If they made $1B profit before counting the loan, they would spend that profit on the loan. Effectively the same concept: they need to revenue to clear operating expenses PLUS a $1B loan payment.

In 2020 twitter had a net loss of $1.14B. The loans will kill twitter.

https://www.prnewswire.com/news-releases/twitter-announces-f...


This is incorrect accounting. Source: myself, CPA.

We could drill down further here but it’s not worth 3 paragraphs of nuance for this subtle point.


It might be interesting to know the subtlety if it is in the Twitter context. Is it better to look at cash, loc, and cashflow to determine if they can pay the loan repayments?


Essentially, yes. The GAAP income statement is a very poor proxy for cash flow generation ability. That captures 80% of it.

There’s also operating leverage. This business should trend to 50-80% gross margins and 30-50% profit / free cash flow conversion, similar to Facebook, Google, or other similar businesses.

Further, there’s a bunch of pre- and post- transaction adjustments that hit the financial statements (for example stock based compensation will likely go away in a private company, thus raising profitability), so you can’t just take last years profit and tack on the new debt structure.

Last, the amortization on high yield isn’t necessarily linear. In the most extreme example (where the debt costs >12%) you could have pay-in-kind (PIK) interest where the interest payments accrue to the balance of the loan (like a credit card) and for amortization, it could be anywhere from straight line (1/x periods) to a “bullet” with no amortization at all until a end period where it all comes due at once (you typically refinance in that case).

All-in, it may be risky, but the bankers that committed billions of capital to the deal aren’t exactly brain dead and all have internal credit approval processes which require them to do all the work outlined above and a bunch more.

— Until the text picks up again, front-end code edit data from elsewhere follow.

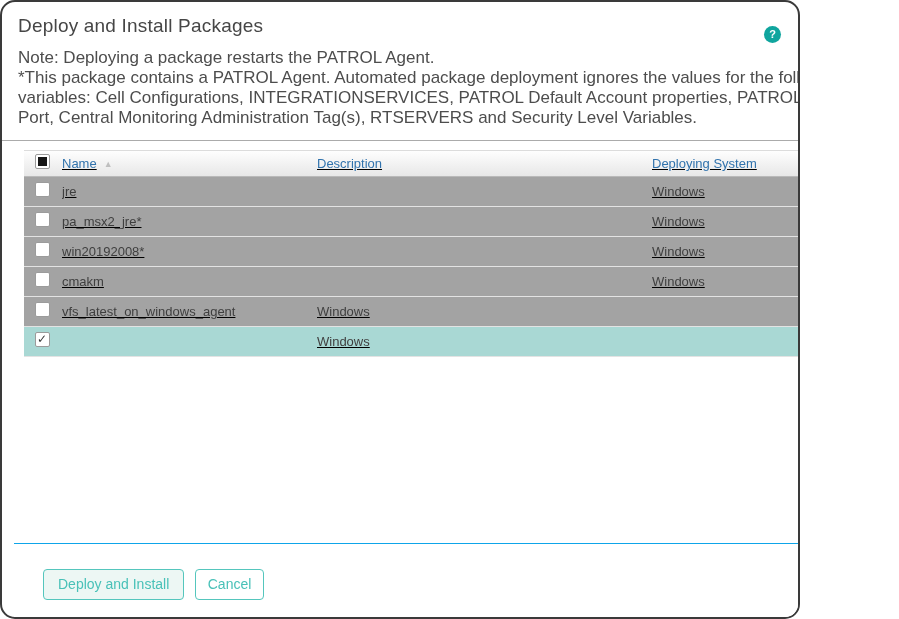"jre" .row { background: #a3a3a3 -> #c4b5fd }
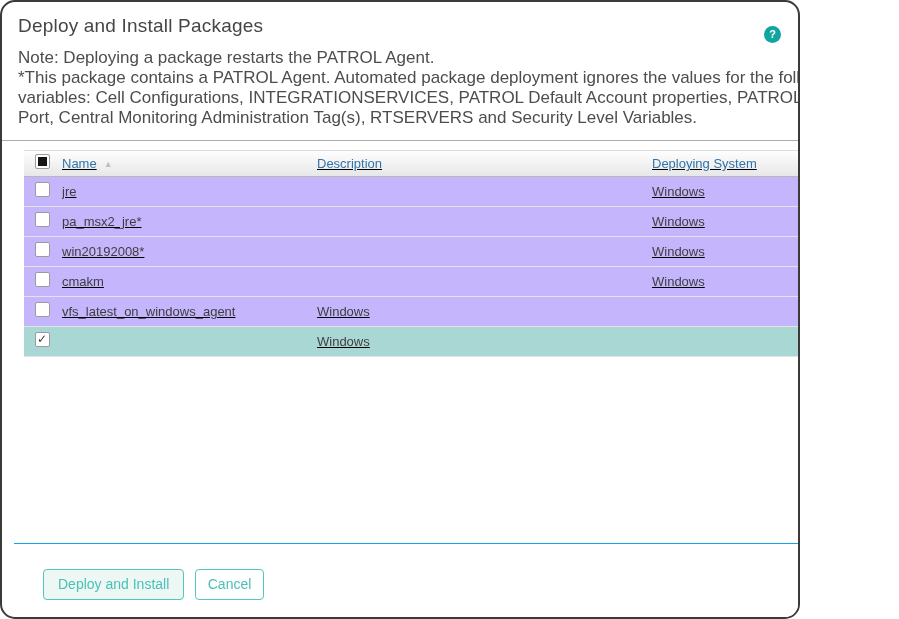"vfs_latest_on_windows_agent" span.td { html: <span>vfs_latest_on_windows_agent</span> -> none }
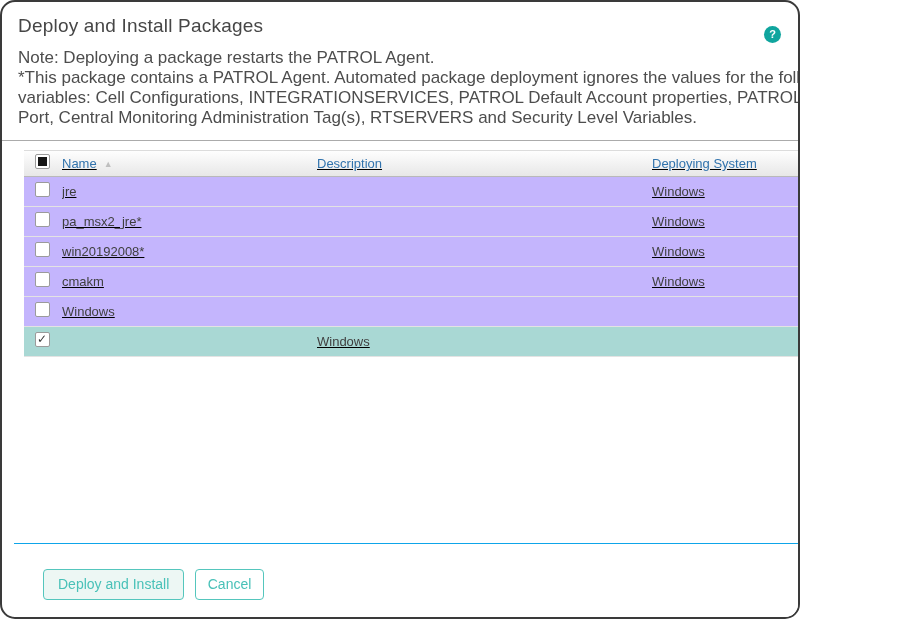"Deploy and Install Cancel" .dlg-footer { border-top: 1px solid #0ea5e9 -> 5px solid #0ea5e9; left: 12px -> 0 }
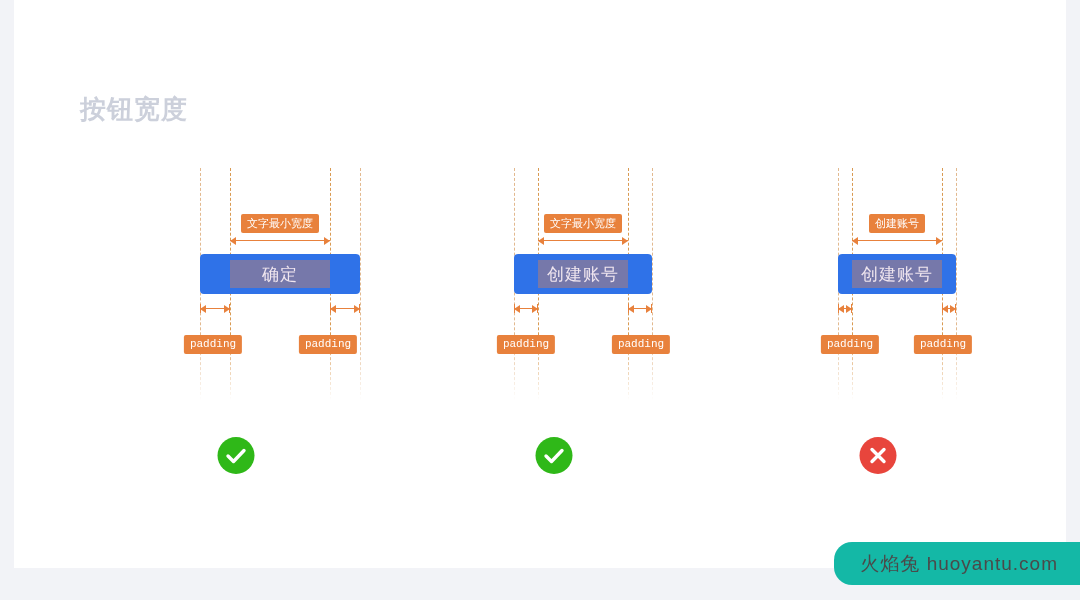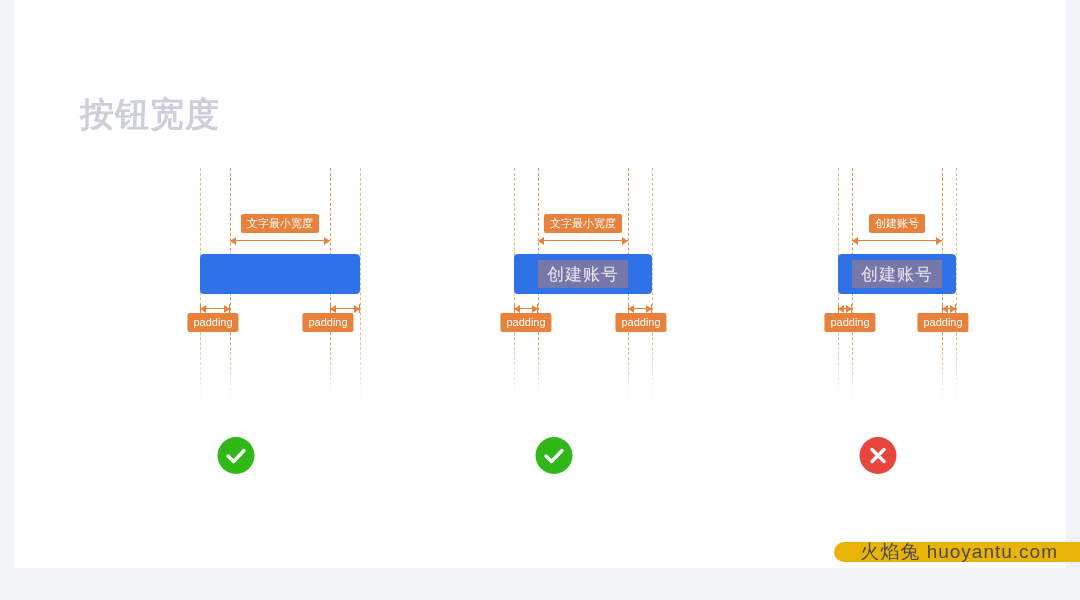"按钮宽度" .page-title { font-size: 34px -> 26px }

> for example stock based compensation will likely go away in a private company, thus raising profitability

They're paying out vests on the sales price in cash, which was higher than the value of the company. Normally equity comp places the price fluctuation risk on the employee, but in this case, they're directly eating this cost.

If they don't offer salaries that are competitive with other companies total comp, they will bleed employees, and won't be able to hire talented engineers.

So, no, this really doesn't help, and if anything it increases their direct costs.


You didn't dispute my point that they still need another $1.2B/year. And even looking at their 10 past years (where 2020 was the highest income), it's still bleak.

I don't know why you dissed my response, then gave an answer that basically supports it.


Do you try to save tax every year by “maximising your losses”? Or aka claiming as many expenses ad possible. This reduces your income! But even if you took 100k off your income aka “profit” this way you could still afford your mortgage, right… infact it makes it more affordable as you paid less tax!


Sigh. Sure. There’s 7 banks or so in the lending group, each with 5 to 12 FTEs touching or reviewing this deal before funding.

But sure, you’re smarter than them all combined, they’re wrong and underwrote a faulty deal and you’re right, particularly when having no info on the post transaction capital structure.


Thanks! I know a lot about a lot of things.


Humbleness foremost. You know you can short or buy a cds on the debt? Might be a nice thing to invest in at such a high level of confidence.


That's exactly how I made my first million dollars in the early 1990's!


Super helpful response, random internet person!